Lets see. If a kilowatt hour costs a dime, and the standard light fixture in my house consumes 50 kilowatts. I would have to replace about 400 hours of light consumption to save $20. It is on the outside of doable. Of course, I can now retask the flourescent bulbs (ie, give them to a charity).

Add that to the fact that I now have a flashlight (with no batteries) I figure it is a pretty big environmental plus.

Anyway, if you are going to participate in the Lights Out program, I believe that the real energy savings comes not simply figuring out how to turn lights out. But figuring out how to turn fewer lights on.

Tuesday, May 01, 2007

Strategic Bio Fuels Reserve

Fidel Castro and Hugo Chavez have been on a major international campaign against the use of ethanol and other forms of bio fuels.

I agree that massive Federal subsidies for ethanol production will likely run astray. Federal subsidies have a history of creating false economies. Subsidies tend to concentrate wealth in the hands of a few politically connected people. Subsidies also tend to mask market signals. In other words, like most big government programs, subsidies lead to a false economy where a very small number of extremely rich people make questionable decisions based on bad information.

In such a world, it is highly likely that the government program would divert food resources from the mouths of babes into the belly of the machine.

Although it is likely that the proposed ethanol subsidies will be little more than an expensive boondoggle, I believe it is possible for the government to support ethanol production without messing up the market. It is even possible that for a government to support ethanol without hurting the food supply.

The challenge with the food supply is that the food supply is controlled by the weather. In years of famine, there is insufficient supply of food. Prices rise, and the amount of food stored decreases. Interestingly, the years of abundance are often worse for farmers than years of famine. In years of abundance, the market is flooded with food, and prices drop as farmers try to unload perishables in a crowded market.

To help even out this unpredictable market ruled by feast or famine, the United States government has all sorts of subsidies, price controls and tariffs in place.

» **Task requirements**
1) Which measures does the blog post on bio fuels say the United States government has in place to even out the food market?
2) Pick up the blog post on bio fuels after its last sentence and keep writing.
The lines after this point are unrelated to the blog post on bio fuels.

» **Given information**
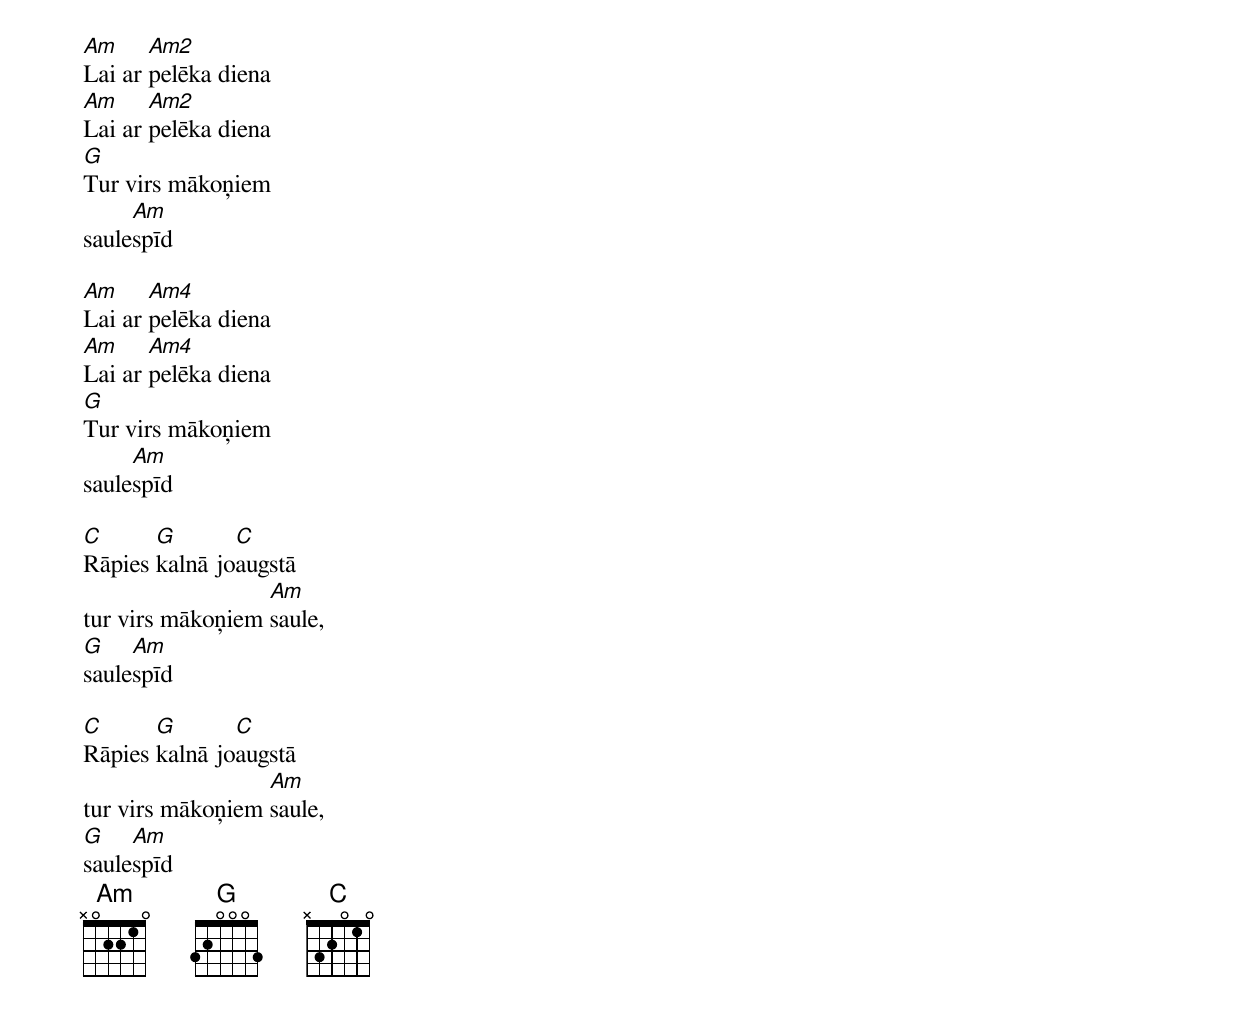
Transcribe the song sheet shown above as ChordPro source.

» **Task-by-task results**
1) Subsidies, price controls and tariffs.

2)
Rather than creating a new ethanol subsidy, the US government could spur development of ethanol by replacing several of the existing farm subsidies with a strategic bio-fuel purchasing program. This program would purchase excessive corn in years of abundance and convert the excess into bio-fuels. This program would only purchase grain in times of abundance. The program would then sell fuel from the reserves on a gradual basis (helping offset the cost of the reserves.)

By coordinating the purchase of bio mass for bio fuels with climatic cycles, the government would actually end up enhancing the food supply by stabilizing the food market. They would encourage the development of the ethanol market by creating a stable source of ethanol.

By developing a strategic reserve that concentrates solely on buying excess production during years of abundance, the government would effectively create a bio fuels subsidy that enhances both the fuel and food production cycles. Such a system would work within the existing market, and would allow the government to answer strategic security needs of providing fuel and food with a minimum of direct interference in the market.

Saturday, April 14, 2007

Solar Row

Solar engery is extremely interesting as it is a technology that we will want to incorporate into our living spaces and personal portfolio of investments. Increased awareness of solar energy is also intriguing from a design perspective. The goal of sustainable development is for people to develop living spaces that take maximum advantage of the sun that hits their property.

As people put their minds on developing houses with a low carbon footprint, they will find themselves doing all sorts of interesting calculations to keep sun for the garden, heating the house and generating electricity.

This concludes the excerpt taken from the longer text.